Health Secretary Matt Hancock has called for inducting more external business leaders as well as clinicians in NHS leadership roles.
He said he wants to improve training and development, learning from the military, business organisations and the education sector, during a speech at the King’s Fund following the publication of Sir Ron Kerr’s review into empowering leaders in the NHS.
Hancock called on NHS leaders to lead by example to create a culture where their staff feel safe to speak out about mistakes, and where everyone understands the benefits of using new technology in healthcare.
“We need to equip staff all across the NHS with the right skills to constantly innovate and continuously realise the benefits that technology such as genomics, AI and digital medicines will provide. That starts with the right skills and capability in management and leadership,” he said.
Hancock also spoke about the need to improve diversity in NHS leadership.
NHS Confederation, which represents organisations across the healthcare sector, welcomed Hancock’s suggestion to incorporate more leaders from other industries and the ranks of clinicians.
But, Niall Dickson, its chief executive, pointed out that the crisis at the NHS leadership is that there aren’t enough talented and committed individuals willing to take on these roles.

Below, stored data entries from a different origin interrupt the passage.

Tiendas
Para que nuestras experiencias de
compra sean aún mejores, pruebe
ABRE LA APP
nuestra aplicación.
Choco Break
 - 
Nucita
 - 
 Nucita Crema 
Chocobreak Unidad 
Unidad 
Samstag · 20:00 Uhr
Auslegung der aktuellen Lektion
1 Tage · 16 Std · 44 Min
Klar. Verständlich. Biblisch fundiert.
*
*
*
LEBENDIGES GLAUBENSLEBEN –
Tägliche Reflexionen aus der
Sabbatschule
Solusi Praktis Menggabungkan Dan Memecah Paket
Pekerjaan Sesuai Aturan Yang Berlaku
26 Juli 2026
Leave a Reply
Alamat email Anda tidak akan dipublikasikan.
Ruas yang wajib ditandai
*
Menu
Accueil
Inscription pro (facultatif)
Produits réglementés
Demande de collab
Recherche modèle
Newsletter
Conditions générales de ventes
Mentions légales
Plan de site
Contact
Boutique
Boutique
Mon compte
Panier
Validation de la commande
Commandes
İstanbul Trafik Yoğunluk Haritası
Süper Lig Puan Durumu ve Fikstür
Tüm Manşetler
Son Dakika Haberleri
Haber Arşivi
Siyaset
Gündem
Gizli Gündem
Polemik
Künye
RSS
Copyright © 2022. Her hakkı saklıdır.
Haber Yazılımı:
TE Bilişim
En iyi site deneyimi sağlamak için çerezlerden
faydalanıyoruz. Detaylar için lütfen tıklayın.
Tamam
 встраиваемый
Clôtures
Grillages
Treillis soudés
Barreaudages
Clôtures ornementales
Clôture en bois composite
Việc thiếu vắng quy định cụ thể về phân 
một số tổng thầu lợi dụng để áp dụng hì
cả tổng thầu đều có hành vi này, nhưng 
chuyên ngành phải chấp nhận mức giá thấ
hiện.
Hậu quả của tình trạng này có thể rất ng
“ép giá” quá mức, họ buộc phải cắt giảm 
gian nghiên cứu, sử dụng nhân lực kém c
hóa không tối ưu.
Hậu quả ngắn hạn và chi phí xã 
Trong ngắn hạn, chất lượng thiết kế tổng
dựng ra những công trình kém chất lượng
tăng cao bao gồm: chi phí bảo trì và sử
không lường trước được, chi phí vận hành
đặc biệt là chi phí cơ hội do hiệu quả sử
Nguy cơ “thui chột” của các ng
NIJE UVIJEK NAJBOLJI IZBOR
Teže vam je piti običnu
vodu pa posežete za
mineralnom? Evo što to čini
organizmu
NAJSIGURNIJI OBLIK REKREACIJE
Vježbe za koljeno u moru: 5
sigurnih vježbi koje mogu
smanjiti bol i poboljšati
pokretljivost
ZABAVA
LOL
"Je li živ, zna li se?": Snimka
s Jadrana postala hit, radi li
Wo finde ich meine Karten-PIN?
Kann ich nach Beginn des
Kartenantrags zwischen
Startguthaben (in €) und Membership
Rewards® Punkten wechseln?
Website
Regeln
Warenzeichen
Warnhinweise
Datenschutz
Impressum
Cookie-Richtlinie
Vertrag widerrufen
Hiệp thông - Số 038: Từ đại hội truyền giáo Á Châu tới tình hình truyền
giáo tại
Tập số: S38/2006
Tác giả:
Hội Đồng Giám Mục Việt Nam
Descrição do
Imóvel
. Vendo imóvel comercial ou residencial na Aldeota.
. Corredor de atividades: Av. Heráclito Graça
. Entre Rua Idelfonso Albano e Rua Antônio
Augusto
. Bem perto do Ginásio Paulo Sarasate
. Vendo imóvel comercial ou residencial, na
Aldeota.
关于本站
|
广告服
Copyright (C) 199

“We need to acknowledge that and question why,” he said. “At least part of the answer is the culture of the service which is too quick to blame, too slow to support. And some of that comes from the top.”
Dickson noted that a different approach is needed to held NHS leaders accountable “in which the centre issues fewer commands, interferes less, bombards less with requests for information and instead provides encouragement and support beyond the favoured few.”
He said the responsibility to set that tone starts with Health Secretary.
Dickson also held the cuts in continuing professional development and workforce development funding responsible for the issues in training and development of the staff.